• _Task instructions_:
Copy each line below in which the string "PDRN" appears.

• _Stored data entries_:

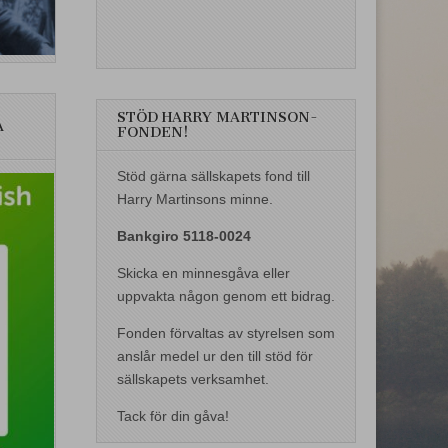
STÖD HARRY MARTINSON-
A
FONDEN!
Stöd gärna sällskapets fond till
Harry Martinsons minne.
Bankgiro 5118-0024
Skicka en minnesgåva eller
uppvakta någon genom ett bidrag.
Fonden förvaltas av styrelsen som
anslår medel ur den till stöd för
sällskapets verksamhet.
Tack för din gåva!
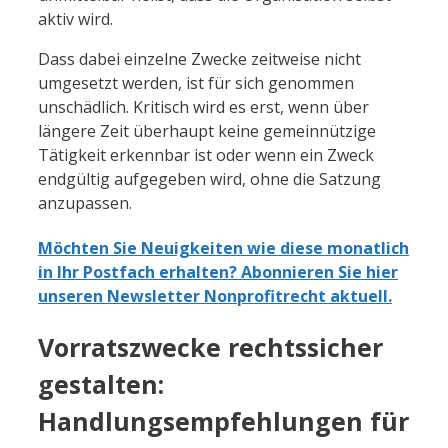
aktiv wird.
Dass dabei einzelne Zwecke zeitweise nicht
umgesetzt werden, ist für sich genommen
unschädlich. Kritisch wird es erst, wenn über
längere Zeit überhaupt keine gemeinnützige
Tätigkeit erkennbar ist oder wenn ein Zweck
endgültig aufgegeben wird, ohne die Satzung
anzupassen.
Möchten Sie Neuigkeiten wie diese monatlich
in Ihr Postfach erhalten? Abonnieren Sie hier
unseren Newsletter Nonprofitrecht aktuell.
Vorratszwecke rechtssicher
gestalten:
Handlungsempfehlungen für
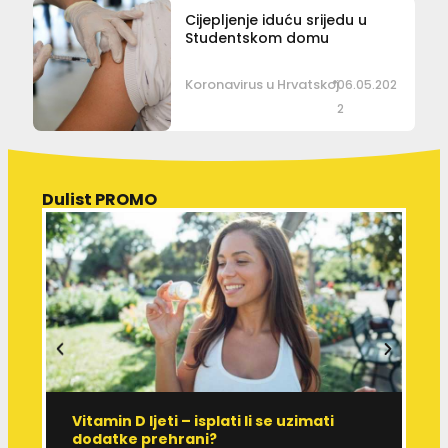
Cijepljenje iduću srijedu u
Studentskom domu
Koronavirus u Hrvatskoj
06.05.202
2
Dulist PROMO
Vitamin D ljeti – isplati li se uzimati
I
dodatke prehrani?
J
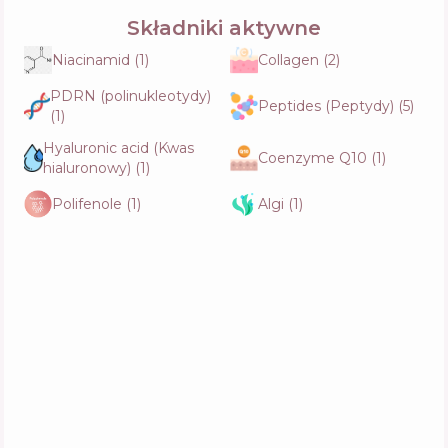
numbuzin No.2 Rose PDRN Collagen
Składniki aktywne
Plumping Serum
Skład
17
%
Niacinamid
(
1
)
Collagen
(
2
)
Aktywne
49
%
Funkcje
60
%
PDRN (polinukleotydy)
Peptides (Peptydy)
(
5
)
(
1
)
Hyaluronic acid (Kwas
BasicLab Dermocosmetics Esteticus Serum
Coenzyme Q10
(
1
)
Skład
10
%
hialuronowy)
(
1
)
Aktywne
43
%
Funkcje
53
%
Polifenole
(
1
)
Algi
(
1
)
numbuzin No.2 Rose PDRN Collagen 2X
Plumping Serum
Skład
16
%
Aktywne
49
%
Funkcje
56
%
MARY & MAY 6 Peptide Complex Serum
Skład
12
%
Aktywne
37
%
Funkcje
53
%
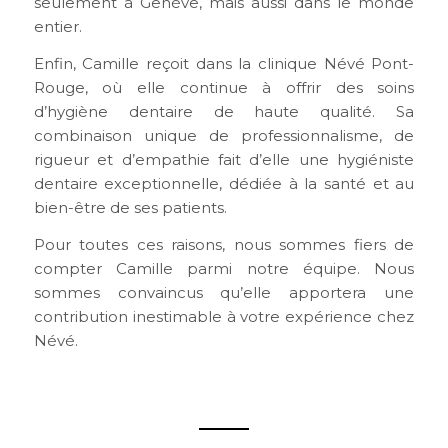
seulement à Genève, mais aussi dans le monde
entier.
Enfin, Camille reçoit dans la clinique Névé Pont-
Rouge, où elle continue à offrir des soins
d’hygiène dentaire de haute qualité. Sa
combinaison unique de professionnalisme, de
rigueur et d’empathie fait d’elle une hygiéniste
dentaire exceptionnelle, dédiée à la santé et au
bien-être de ses patients.
Pour toutes ces raisons, nous sommes fiers de
compter Camille parmi notre équipe. Nous
sommes convaincus qu’elle apportera une
contribution inestimable à votre expérience chez
Névé.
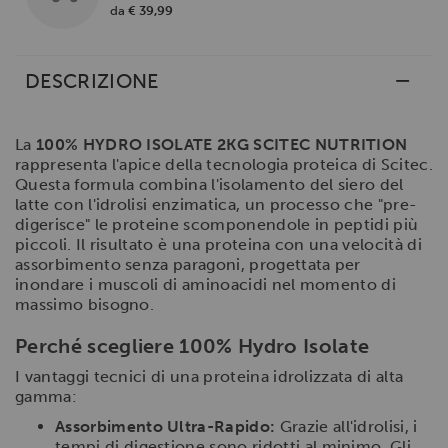
da
€ 39,99
DESCRIZIONE
La
100% HYDRO ISOLATE 2KG SCITEC NUTRITION
rappresenta l'apice della tecnologia proteica di Scitec.
Questa formula combina l'isolamento del siero del
latte con l'idrolisi enzimatica, un processo che "pre-
digerisce" le proteine scomponendole in peptidi più
piccoli. Il risultato è una proteina con una velocità di
assorbimento senza paragoni, progettata per
inondare i muscoli di aminoacidi nel momento di
massimo bisogno.
Perché scegliere 100% Hydro Isolate
I vantaggi tecnici di una proteina idrolizzata di alta
gamma:
Assorbimento Ultra-Rapido:
Grazie all'idrolisi, i
tempi di digestione sono ridotti al minimo. Gli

• _Exercise result_:
numbuzin No.2 Rose PDRN Collagen
PDRN (polinukleotydy)
numbuzin No.2 Rose PDRN Collagen 2X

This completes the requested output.